For the moment, that list seems like a good place to start. Once we have completed those tasks, but before we move on to phase two, I think we should all go out to our favorite hangouts, raise a glass of something sparkling and delicious, and toast each other for getting it right this time.

Kathy Cain
Kathy Cain
Kathleen Cain began her career in Seattle writing and producing documentaries and talk shows for television and radio. She hosted a two-hour interview program on the notorious KRAB FM, was a contributing editor for late, great Seattle Weekly, and a writer/creative director at the legendary Heckler Associates for many years before starting her own communications consulting firm, Cain Creative.

8 COMMENTS

  1. I love this place, too, especially talking with the owner. It reminds me of New York hole in the walls, since everybody is crammed together in the small space. It’s also a reminder of how much authentic, affordable, delicious places like Café Paloma need a nearby bookstore (or theater) to feed people into their hangout space. Maybe, when rents come down because stores can’t generate so many customers, Seattle’s downtown can have a bookstore again? I raise my glass to you, Sedat, and to you, Kathy.

  2. DITTO, DITTO, DITTO.
    I couldn’t agree more. Paul and I are Pioneer Square diehards, love the area, and especially love Cafe Paloma. We take most of our out-of-town visitors there and they fall in love with it too. It’s more than the food and the ambiance. It’s really all about Sedat, an extraordinary Turk who brings special skills and middle eastern authenticity to make Cafe Paloma stand out. Yes, so reminiscent of NYC’s lower east side. We are grateful to have him so close. Immigrants like Sedat are what America is really about. We are fortunate to benefit from other countries’ brain drain. God bless him and we wish him success through the virus. We will be waiting to celebrate with him again. And of course, now there’s takeout coming. Pide forever!!!

  3. Beautifully expressed. Kathy and David
    Have written about a place I have loved
    From the time I was in high school In Seattle (1962 grad from H.S).
    I seldom get back to Seattle, but always want to cruise Pioneer Square

  4. Kathy – what a delight to read your words! I always love seeing you, but never made the acquaintance of your writing. You are indeed a beloved denizen of Cafe Paloma, one of the folks one loves to meet there. Thank you Sedat, for Seattle’s very own beautiful, vibrant, intimate, Cafe Paloma.

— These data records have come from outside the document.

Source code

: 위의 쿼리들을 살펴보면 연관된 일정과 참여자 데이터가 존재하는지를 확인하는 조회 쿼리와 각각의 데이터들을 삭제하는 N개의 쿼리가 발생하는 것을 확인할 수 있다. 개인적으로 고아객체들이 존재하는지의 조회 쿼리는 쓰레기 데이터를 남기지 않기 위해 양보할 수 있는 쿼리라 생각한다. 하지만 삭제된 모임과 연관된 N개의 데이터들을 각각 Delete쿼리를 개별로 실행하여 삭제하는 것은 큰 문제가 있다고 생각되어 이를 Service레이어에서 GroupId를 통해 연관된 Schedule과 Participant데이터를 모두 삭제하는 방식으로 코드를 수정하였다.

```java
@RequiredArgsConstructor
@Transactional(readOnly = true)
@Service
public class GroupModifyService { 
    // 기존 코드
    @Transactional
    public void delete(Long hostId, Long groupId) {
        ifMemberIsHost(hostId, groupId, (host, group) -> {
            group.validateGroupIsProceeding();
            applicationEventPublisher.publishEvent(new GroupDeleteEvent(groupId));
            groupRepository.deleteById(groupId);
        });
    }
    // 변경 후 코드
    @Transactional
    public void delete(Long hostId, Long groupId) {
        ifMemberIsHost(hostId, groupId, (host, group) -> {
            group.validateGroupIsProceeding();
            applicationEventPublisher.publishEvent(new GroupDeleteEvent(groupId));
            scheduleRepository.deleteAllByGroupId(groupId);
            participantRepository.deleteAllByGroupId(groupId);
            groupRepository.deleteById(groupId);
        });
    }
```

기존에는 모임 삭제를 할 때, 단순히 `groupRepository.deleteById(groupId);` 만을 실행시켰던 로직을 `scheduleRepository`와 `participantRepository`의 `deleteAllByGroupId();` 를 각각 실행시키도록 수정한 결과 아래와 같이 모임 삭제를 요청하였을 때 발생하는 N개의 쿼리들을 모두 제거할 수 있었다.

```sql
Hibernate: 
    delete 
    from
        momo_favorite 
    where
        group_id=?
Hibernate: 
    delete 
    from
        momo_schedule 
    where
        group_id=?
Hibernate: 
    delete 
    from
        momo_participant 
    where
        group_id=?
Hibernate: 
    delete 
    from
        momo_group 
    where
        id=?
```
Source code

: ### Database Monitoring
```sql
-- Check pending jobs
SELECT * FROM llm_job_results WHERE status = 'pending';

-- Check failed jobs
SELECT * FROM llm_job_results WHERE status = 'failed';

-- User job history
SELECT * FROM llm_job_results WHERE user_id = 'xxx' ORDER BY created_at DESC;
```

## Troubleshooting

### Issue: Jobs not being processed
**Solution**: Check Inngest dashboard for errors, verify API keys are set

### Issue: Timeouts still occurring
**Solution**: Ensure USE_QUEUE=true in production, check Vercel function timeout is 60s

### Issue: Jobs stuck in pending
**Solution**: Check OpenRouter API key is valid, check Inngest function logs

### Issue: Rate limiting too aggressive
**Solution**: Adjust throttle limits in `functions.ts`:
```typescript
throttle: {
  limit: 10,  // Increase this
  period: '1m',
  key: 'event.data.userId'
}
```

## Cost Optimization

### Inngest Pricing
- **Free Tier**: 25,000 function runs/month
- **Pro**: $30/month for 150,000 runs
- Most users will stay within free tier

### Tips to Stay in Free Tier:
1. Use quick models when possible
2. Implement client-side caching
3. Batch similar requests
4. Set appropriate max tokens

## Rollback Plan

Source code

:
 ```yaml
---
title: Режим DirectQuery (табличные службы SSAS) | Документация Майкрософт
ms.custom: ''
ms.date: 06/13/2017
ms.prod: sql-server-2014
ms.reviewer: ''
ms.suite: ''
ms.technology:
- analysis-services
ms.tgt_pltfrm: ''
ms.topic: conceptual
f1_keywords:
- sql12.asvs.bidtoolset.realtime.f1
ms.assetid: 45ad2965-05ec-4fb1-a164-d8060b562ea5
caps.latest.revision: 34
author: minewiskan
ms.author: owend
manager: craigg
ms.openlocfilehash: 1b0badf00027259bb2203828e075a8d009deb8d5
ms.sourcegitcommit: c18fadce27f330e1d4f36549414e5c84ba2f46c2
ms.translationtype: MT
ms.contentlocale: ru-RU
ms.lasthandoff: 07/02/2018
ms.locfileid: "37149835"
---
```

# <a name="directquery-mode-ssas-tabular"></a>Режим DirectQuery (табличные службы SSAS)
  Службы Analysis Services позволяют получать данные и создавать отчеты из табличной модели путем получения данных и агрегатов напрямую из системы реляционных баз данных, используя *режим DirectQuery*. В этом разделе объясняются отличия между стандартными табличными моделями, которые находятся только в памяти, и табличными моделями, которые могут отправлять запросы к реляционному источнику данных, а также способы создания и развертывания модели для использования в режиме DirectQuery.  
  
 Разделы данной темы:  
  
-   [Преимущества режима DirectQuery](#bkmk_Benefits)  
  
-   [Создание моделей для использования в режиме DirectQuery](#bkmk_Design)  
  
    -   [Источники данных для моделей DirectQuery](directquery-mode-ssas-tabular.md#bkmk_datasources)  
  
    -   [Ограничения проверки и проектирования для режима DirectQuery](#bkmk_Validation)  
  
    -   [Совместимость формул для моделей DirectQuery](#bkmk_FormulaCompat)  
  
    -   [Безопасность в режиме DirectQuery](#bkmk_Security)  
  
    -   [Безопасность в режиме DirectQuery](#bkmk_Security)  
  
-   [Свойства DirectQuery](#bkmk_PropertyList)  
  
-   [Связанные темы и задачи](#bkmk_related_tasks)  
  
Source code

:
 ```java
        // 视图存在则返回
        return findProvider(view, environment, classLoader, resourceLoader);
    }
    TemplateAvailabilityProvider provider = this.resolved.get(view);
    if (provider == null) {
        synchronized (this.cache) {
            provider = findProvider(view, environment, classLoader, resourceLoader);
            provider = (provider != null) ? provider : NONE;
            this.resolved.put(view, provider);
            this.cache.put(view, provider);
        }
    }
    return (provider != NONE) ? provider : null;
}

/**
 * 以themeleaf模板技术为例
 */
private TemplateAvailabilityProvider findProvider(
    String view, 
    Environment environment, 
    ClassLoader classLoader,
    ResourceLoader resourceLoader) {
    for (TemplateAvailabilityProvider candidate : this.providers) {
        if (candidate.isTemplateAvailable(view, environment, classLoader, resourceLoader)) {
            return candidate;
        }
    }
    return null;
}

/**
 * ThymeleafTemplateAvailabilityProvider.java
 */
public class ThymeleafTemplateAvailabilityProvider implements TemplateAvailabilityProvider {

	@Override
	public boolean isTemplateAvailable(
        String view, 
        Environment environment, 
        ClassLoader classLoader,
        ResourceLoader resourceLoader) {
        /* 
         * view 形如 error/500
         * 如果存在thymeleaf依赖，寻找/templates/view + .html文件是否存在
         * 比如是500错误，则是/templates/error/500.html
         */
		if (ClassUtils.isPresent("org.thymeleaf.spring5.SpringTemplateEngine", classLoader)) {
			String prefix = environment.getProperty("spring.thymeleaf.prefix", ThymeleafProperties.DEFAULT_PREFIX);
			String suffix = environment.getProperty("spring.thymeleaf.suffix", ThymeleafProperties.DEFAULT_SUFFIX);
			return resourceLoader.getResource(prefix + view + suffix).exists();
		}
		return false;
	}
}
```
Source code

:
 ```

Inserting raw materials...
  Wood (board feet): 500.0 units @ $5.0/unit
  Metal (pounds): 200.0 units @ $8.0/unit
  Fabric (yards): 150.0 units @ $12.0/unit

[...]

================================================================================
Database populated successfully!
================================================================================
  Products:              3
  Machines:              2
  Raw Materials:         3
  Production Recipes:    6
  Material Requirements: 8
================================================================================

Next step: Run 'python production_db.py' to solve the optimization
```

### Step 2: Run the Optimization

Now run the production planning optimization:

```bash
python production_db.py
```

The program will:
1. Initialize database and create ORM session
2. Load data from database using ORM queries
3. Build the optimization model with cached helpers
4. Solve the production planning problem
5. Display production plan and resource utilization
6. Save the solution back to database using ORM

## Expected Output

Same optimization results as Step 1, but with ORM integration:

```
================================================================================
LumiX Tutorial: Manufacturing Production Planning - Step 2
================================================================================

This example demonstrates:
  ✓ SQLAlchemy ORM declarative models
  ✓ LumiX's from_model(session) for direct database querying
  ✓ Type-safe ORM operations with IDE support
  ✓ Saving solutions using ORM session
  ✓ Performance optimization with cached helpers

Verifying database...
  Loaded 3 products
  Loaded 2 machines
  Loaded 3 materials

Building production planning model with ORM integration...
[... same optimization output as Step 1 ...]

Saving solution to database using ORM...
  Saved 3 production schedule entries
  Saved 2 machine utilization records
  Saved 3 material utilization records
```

  5. I also appreciated Cafe Paloma before finally retiring and moving to Italy, where we now have acquired our favorite lingering places. I too fondly recall Cafe Society — as well as the long-gone, pathbreaking coffeehouse raison d’etre that was located further uptown. However, unlike your frequent patronage, I reserved Paloma for meeting one particular fellow writer for lunches. The combination of food, ambiance, and intimacy made those times indelibly memorable.

  6. Thank you Kathy for a wonderful view of the amazing haunts that have made Seattle a special place to live and work. Thank you Sedat for providing that collecting space for the creative sector. When we exit the other side of pandemic I so hope the Palomas of Seattle will survive and provide a comforting, intelligent, caring core and gathering space for our new normal.